L'Europe n'a pas de tels mastodontes. En fait, il ne reste que très peu d'industries importantes nécessitant un approvisionnement constant en puces, et aucune d'entre elles ne nécessite des technologies de pointe. Le seul secteur qui me vient à l'esprit est l'industrie automobile, mais ses besoins en puces sont généralement satisfaits grâce à des technologies de processus matures. Il est probable que de plus en plus de puces de pointe se glissent dans les voitures car elles sont équipées de systèmes d'assistance à la conduite encore plus sophistiqués et, éventuellement, de capacités de conduite autonome, mais, contrairement à Tesla, aucun constructeur automobile européen n'a repris cela. BMW, Peugeot ou Bosch développent ce type de puces IA en interne.

Calice

Sans aucune attraction du marché venant de l’industrie européenne, les choses semblent assez désespérées. Pourtant, Penn de Future Horizon voit une ouverture. Un trou d'épingle, peut-être, mais si c'est une véritable fabuleuse Europe que veut, "il y a une opportunité qui nous regarde droit en face", dit-il. «Faire du rattrapage maintenant avec la technologie FinFET serait vraiment insensé. Mais il y a une transition technologique à venir, vers la porte tout autour. Vous avez besoin de points de dislocation comme celui-ci pour mettre le pied dans la porte. Gate-all-around est nouveau pour tout le monde. Il n’y a absolument aucune raison pour qu’elle ne puisse pas être commercialisée avec succès en Europe. »

Dans l’esprit de Penn, cela ne doit pas être si difficile. Imec de Louvain a la technologie prête à l'emploi. La Banque européenne d'investissement et la Commission européenne pourraient en financer une grande partie, peut-être plus que ce que permettent actuellement les lois sur les aides d'État. Inquiet de la compétitivité en raison des salaires européens et des restrictions du travail? Mettre en place un environnement dans lequel des dérogations et des règles spéciales s'appliquent, semblable à une zone de libre-échange. «S'il s'agit d'une question de sécurité nationale européenne, de telles exceptions devraient être possibles.»

Il sera crucial d'impliquer les parties prenantes, chacune d'entre elles: les laboratoires de R&D, les fabricants de puces et l'industrie électronique. Et, surtout, les utilisateurs finaux, concède Penn. «Sans l'attraction du marché, nous nous noyerions dans l'eau que nous essayons de faire monter.»

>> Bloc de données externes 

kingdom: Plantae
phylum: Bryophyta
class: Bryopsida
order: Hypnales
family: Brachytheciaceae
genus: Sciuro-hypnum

Ce que Penn a en tête, c'est de s'inspirer du projet GSM. À la fin des années 80, la Commission européenne a mis à profit son autorité institutionnelle pour amener les États membres à soutenir une norme unique pour la téléphonie mobile numérique. Au lieu de s'affronter, les principaux laboratoires de R&D, les universités et les entreprises de télécommunications se sont alignés sur l'objectif unique de numériser les réseaux mobiles, ce qui a convaincu les opérateurs de réseau d'investir. Cette rare démonstration d'unité a donné au développement du GSM une grande impulsion; il a été adopté rapidement dans toute l'Europe et est finalement devenu une norme mondiale.

«Je suis absolument convaincu que quelque chose comme cela pourrait être réalisé aujourd'hui dans la fabrication de semi-conducteurs», déclare Penn. «Tout dépend de la volonté politique de la Commission européenne. Si quelqu'un comme Neelie Kroes est prêt à prendre le calice et à défendre un programme ambitieux comme celui-ci, la partie la plus difficile sera de décider où l'usine sera construite – car dix-neuf pays insisteront pour que ce soit le leur.